Элладский период древнегреческой истории полон примитивных терракот с изображениями младенцев на руках у женщин с птицевидными головами. Этот культ простирается от Кипра до ареала трипольской культуры в степной зоне Восточной Европы, и вовсе не концентрировался в одном лишь Египте. Более того, птицеголовый Гор должен быть рожден от птицеголовой Исиды. Египетские скульптуры изображают Исиду и Гора людьми, а посмертный облик Гора (скульптурный или рельефный) – с головой сокола.

Возможно, Шпенглеру еще не были известны многочисленные вазописные сюжеты античного периода с матерью и младенцем. Сегодня они есть в любом музее с античными коллекциями.

Можно с уверенностью сказать, что никакого тысячелетнего провала в почитании матери с младенцем не существовало. И попытка связать этот выдуманный провал с кардинальным изменением отношения к истории (времени) оказывается несостоятельной.
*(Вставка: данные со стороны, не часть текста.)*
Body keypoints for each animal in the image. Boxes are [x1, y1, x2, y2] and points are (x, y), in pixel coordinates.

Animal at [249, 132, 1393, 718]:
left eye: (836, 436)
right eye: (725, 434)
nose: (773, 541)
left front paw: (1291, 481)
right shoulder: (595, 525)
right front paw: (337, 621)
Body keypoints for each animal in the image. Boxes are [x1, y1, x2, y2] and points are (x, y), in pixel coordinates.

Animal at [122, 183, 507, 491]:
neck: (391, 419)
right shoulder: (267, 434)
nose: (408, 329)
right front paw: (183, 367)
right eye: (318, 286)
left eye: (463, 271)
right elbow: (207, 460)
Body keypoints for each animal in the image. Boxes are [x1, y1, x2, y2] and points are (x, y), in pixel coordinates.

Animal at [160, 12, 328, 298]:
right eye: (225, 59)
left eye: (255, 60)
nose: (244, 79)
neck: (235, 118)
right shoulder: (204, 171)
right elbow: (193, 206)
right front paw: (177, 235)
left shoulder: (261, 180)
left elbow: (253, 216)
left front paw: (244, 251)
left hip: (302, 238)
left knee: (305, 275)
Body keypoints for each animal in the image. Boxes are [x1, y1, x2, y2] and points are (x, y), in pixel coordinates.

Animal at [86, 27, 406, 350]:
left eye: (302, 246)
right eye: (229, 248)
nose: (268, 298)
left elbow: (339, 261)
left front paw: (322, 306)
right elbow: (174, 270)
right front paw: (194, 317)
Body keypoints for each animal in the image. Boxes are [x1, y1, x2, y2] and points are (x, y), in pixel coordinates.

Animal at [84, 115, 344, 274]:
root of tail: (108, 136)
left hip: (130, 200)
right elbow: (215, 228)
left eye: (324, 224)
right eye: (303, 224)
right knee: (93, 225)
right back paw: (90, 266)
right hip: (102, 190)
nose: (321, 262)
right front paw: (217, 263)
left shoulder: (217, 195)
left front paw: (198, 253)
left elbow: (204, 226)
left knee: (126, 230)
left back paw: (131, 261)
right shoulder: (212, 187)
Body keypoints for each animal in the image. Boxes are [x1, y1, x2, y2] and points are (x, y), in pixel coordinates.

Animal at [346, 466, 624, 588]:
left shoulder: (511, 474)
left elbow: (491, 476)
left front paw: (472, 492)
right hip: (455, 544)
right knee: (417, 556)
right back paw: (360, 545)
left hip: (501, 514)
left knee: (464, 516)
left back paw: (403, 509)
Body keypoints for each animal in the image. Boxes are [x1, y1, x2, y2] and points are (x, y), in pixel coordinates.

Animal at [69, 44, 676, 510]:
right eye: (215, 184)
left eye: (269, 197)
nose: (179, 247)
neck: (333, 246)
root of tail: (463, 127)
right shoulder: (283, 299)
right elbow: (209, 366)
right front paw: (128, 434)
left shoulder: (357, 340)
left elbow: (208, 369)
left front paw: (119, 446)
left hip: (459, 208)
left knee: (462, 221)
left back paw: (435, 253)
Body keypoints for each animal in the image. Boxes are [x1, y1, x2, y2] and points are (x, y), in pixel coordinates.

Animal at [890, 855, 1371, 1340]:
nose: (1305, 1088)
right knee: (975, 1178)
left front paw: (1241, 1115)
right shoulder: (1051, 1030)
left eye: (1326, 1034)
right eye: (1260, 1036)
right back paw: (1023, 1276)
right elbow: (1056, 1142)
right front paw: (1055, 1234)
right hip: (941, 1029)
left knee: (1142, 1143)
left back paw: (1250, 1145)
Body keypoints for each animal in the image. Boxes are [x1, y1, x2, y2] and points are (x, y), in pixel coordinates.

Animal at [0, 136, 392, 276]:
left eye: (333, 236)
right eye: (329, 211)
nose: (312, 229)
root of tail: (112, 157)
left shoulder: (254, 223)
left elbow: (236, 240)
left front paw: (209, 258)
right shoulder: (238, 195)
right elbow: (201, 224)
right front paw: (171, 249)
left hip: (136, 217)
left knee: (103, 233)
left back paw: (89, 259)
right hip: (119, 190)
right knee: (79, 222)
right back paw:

Напротив, древнегреческое искусство подтверждает, что от него исходят все культурные стандарты просвещенных народов Европы – архетипы европейского самосознания с древнейших времен. Налицо не разрыв, а прямое наследие, которое требует отношения к Древней Греции не как к этнографической диковинке, а как к собственной предыстории. Забывший древнегреческую историю и культуру европеец теряет всякую надежду продолжить свою цивилизацию.

Факт, идея, истина

Что есть истина? Этот вопрос Понтия Пилата, обращенный к Иисусу Христу загадочен, в нем тайна истории. Он мог содержать мучительное переживание бессмысленности собственного существования, интерес римского провинциала к очередному бродячему философу, насмешку над никчемными умствованиями, чванливую надменность распорядителя судеб человеческих. Нам не откроется глубина этого вопроса, если мы пренебрежем историей Рима Первого, вместившего в себя учение Христа, сделавшего христианство мировым явлением.

Шпенглер обращает внимание только на один вариант ответа. Философская истина – нечто оторванное от жизни и в этой жизни ставшее пустым звуком. Потому что истины вечны, а значит, мертвы. Мысль изреченная есть ложь. Животная природа человека признает только факты. И никакого «теоретического понимания». Пока божественная природа озадачивает человека, животная побуждает к действию, опережая всякую мысль. Животная природа опережает, и кажется, что тактическое преимущество и неоспоримо.

«Действительная жизнь, история знает лишь факты. Жизнь, опыт и знание людей направлены только на факты. Деятельный человек, человек действующий, болящий, борющийся, который изо дня в день обязан самоутверждаться перед властью фактов, ставить их себе на службу или им покоряться, смотрит на голые истины свысока, как на нечто незначительное. Для подлинного государственного деятеля есть лишь политические факты и никаких политических истин. Знаменитый вопрос Понтия Пилата – это вопрос всякого человека дела». То есть, Шпенглер видит в словах Пилата только надменную насмешку практика над теоретиком. Но даже если это так, то практик был посрамлен: «теоретик» оказался гораздо более практичным.

Стратегия решает свои задачи медленнее, но всегда одолевает факт, на который так бурно и непосредственно реагирует тактика. В то же время стратегическое мышление может впасть в иллюзию бодрствования, уподобляясь старым богам, удалившимся от человеческих проблем. Истина может замкнуться сама на себя и забыть о человеке. Тогда человек дела получает бесспорное преимущество, а «чистая истина» оказывается бесплодной – гипертрофированной функцией обезумевшего рассудка.